[Start of Attachment]

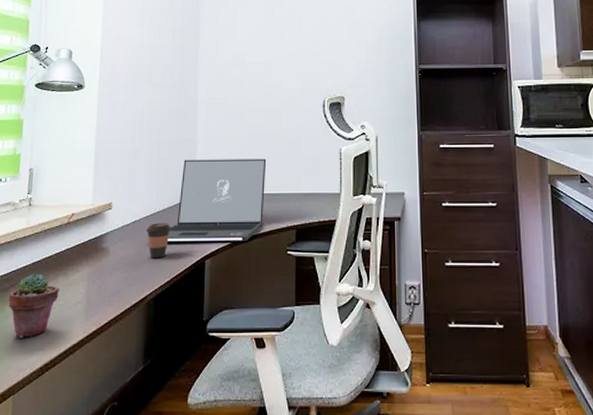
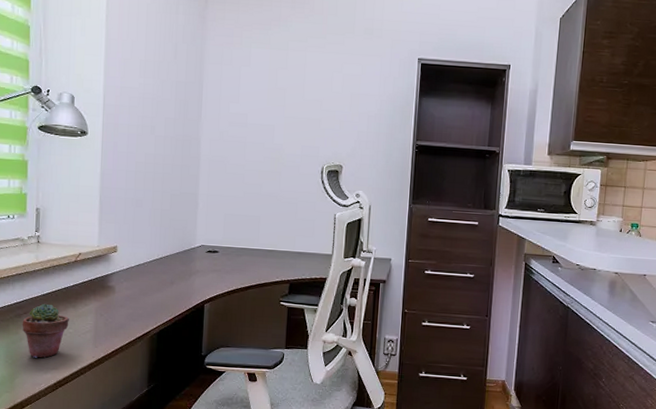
coffee cup: present [146,223,172,258] -> none [150,267,174,299]
laptop: present [167,158,267,243] -> none [170,212,265,290]

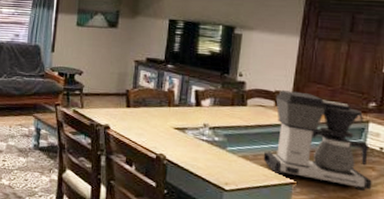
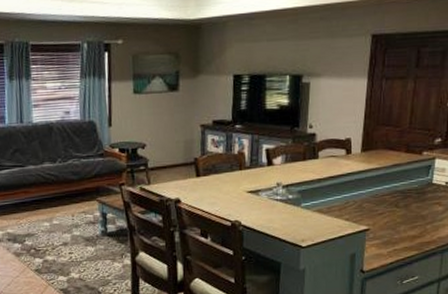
coffee maker: present [263,89,372,192] -> none [337,136,439,228]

[End of Attachment]

▶ _What you are asked to do_: Retype the data in full. Images do not go in the copy.

▶ _Result for this exercise_:
coffee cup: present [146,223,172,258] -> none [150,267,174,299]
laptop: present [167,158,267,243] -> none [170,212,265,290]

coffee maker: present [263,89,372,192] -> none [337,136,439,228]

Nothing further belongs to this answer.